Он молча посмотрел на клуб ароматного дыма.

– Пожалуй, да. А почему вас так интересует список рекомендуемой Ронни литературы? Он посмотрел мне в глаза.

– "Парижская форель" лежала у Дженнифер Дейтон возле кровати. В книжке оказалось стихотворение, которое, я думаю, написал для нее Уоддел. Это не существенно. Просто интересно.

– Существенно, иначе вы бы об этом не спросили. Вы считаете, что Ронни, вероятно, посоветовал прочесть роман ей по тем же самым причинам, что и мне. Ему казалось, что он похож на его историю. И это возвращает нас к вопросу о том, что же он мог рассказать мисс Дейтон. Другими словами, какую его тайну она унесла с собой?

– И какие же у вас мысли на этот счет, мистер Грумэн?

– Я думаю, скрывались какие-то злостные нарушения и волею судьбы Ронни оказался посвященным в то, что происходило. Возможно, это связано с тюремными порядками, с процветающей там коррупцией. Жаль, хотелось бы знать.

– Но зачем что-то скрывать перед смертью? Почему бы не рискнуть и не рассказать обо всем?

– Это было бы, пожалуй, самым логичным из всего, что можно придумать. И вот теперь, когда я терпеливо и красноречиво ответил на ваши пытливые расспросы вам, может быть, удастся лучше понять, почему я так ревностно выяснял о возможных нарушениях в отношении Ронни до его казни. Возможно, вы теперь лучше поймете, почему я являюсь таким страстным противником смертной казни, считаю ее жестокой и противоестественной мерой наказания. Тем более, если к этому еще прилагаются синяки, ссадины и кровотечения из носа.

– Ничто не указывало на физическую расправу, – сказала я. – Наркотиков мы тоже не обнаружили. Вы же получили мой отчет.

– Весьма уклончиво, – заметил Грумэн, выбивая из трубки остатки табака. – Вы сегодня пришли сюда, потому что что-то от меня хотите. Я многое рассказал вам в диалоге, который вовсе не обязан был с вами вести. Однако я сам хотел этого, потому что постоянно стремлюсь к справедливости и правде, несмотря на то, каким могу казаться вам. И есть еще одна причина. Моя бывшая студентка попала в беду.

– Если вы имеете в виду меня, то, позвольте, я напомню вам ваши же слова. Не делайте предположений.

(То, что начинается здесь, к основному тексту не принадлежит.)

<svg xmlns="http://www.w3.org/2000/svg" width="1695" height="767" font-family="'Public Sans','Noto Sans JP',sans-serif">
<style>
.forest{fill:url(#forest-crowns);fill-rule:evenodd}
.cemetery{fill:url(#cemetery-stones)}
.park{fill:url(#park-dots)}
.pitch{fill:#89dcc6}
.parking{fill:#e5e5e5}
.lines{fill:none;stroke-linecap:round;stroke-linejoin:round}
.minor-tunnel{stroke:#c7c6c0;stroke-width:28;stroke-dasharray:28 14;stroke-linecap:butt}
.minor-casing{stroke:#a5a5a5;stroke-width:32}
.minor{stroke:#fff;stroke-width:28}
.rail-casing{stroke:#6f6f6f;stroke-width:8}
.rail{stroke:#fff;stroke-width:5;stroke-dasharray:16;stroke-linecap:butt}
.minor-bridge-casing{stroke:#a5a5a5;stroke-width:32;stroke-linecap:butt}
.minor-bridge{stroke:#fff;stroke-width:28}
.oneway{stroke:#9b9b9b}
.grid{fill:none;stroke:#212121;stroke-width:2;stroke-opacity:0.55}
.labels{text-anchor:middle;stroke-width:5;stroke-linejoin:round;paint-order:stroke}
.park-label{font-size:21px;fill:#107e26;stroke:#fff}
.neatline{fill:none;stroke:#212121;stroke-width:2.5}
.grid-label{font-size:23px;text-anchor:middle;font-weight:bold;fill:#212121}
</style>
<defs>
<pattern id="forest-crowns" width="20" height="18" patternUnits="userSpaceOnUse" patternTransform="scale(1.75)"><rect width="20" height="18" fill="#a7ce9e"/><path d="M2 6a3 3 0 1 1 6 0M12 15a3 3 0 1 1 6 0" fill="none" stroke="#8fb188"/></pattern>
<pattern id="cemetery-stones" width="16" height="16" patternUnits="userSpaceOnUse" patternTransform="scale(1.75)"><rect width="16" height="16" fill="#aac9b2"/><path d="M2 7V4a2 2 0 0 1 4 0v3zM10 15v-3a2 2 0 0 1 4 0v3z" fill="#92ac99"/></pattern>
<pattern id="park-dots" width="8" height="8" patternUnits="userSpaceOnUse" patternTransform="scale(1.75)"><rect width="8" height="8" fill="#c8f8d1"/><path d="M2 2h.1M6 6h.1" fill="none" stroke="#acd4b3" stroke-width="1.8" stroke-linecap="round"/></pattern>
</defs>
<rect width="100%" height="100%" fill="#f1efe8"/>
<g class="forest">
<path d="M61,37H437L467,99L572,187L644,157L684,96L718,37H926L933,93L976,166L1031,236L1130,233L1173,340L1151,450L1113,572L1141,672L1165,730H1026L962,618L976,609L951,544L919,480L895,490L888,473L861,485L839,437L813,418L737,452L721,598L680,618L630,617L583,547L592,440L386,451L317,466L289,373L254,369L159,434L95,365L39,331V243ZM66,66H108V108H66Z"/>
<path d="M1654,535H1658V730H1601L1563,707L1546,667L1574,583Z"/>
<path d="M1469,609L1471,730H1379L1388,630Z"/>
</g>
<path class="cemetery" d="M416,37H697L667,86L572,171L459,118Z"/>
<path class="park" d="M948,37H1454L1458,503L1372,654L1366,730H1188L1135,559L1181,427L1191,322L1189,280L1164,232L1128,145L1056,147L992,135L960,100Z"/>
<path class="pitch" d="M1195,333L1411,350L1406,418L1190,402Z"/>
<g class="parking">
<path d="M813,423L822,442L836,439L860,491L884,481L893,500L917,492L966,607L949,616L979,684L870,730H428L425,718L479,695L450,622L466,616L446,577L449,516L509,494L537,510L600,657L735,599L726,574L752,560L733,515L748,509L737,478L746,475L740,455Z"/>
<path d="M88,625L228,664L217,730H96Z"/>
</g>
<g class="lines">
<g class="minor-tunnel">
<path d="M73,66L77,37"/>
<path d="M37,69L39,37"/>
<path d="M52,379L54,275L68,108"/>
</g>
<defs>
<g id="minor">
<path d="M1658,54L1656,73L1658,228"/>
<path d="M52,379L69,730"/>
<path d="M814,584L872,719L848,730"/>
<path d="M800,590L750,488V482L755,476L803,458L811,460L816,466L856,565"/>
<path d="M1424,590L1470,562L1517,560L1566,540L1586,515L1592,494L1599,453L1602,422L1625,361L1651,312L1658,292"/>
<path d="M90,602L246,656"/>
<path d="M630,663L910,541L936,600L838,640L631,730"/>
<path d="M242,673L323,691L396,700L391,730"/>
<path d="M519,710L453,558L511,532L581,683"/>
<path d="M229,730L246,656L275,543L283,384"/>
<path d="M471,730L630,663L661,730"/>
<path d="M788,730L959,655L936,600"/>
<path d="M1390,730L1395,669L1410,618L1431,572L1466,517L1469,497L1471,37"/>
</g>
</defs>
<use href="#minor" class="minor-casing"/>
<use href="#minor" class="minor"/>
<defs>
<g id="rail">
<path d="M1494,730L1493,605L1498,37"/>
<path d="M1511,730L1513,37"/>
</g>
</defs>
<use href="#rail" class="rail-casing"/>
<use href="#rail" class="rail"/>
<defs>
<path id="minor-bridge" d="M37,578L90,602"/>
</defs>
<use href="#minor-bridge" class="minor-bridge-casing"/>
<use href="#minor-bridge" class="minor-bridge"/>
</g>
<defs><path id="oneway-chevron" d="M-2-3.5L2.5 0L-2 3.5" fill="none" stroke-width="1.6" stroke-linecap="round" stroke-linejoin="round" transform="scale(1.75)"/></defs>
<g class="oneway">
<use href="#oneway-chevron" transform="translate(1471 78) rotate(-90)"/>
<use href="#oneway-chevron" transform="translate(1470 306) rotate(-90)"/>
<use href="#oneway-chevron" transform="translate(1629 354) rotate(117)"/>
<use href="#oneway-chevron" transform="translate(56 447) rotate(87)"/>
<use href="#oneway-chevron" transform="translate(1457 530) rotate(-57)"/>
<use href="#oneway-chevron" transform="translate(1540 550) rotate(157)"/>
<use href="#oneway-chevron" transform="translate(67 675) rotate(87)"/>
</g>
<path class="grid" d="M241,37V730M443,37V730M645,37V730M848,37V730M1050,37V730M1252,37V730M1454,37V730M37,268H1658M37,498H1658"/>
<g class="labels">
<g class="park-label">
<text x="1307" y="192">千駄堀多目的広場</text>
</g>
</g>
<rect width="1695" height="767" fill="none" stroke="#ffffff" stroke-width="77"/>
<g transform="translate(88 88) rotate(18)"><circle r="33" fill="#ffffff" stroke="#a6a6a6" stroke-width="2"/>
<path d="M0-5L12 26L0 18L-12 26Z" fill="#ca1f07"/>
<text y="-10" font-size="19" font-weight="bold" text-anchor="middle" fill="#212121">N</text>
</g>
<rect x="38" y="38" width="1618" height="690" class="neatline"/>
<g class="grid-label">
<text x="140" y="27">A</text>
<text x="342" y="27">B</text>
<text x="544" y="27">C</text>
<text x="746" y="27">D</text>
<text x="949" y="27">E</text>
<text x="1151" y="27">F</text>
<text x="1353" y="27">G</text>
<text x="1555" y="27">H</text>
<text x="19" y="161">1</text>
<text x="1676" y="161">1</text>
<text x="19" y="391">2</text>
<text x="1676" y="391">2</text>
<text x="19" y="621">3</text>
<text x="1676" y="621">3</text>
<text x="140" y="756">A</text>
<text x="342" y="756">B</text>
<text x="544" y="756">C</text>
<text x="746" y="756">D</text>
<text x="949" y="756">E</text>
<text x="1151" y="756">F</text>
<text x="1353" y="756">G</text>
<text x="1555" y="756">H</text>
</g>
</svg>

– Думаю, это не предположение.

– В таком случае я должна признаться в полном недоумении по поводу столь неожиданного приступа благотворительности, которую вы, по вашим словам, демонстрируете по отношению к вашей бывшей студентке. Честно говоря, мистер Грумэн, слово «благотворительность» у меня никогда не ассоциировалось с вами.

– В таком случае вы, вероятно, не понимаете полного смысла этого слова. Акт или чувство доброй воли, пожертвование в пользу нуждающегося. Благотворительность заключается в том, чтобы давать кому– то, в чем он нуждается и что ты хочешь ему дать. Я всегда давал вам то, в чем вы нуждались. Я давал вам то, что вам нужно, когда вы были студенткой, и я даю вам то, что вам нужно, сегодня, хотя выглядит это по-разному, потому как разнятся и нужды.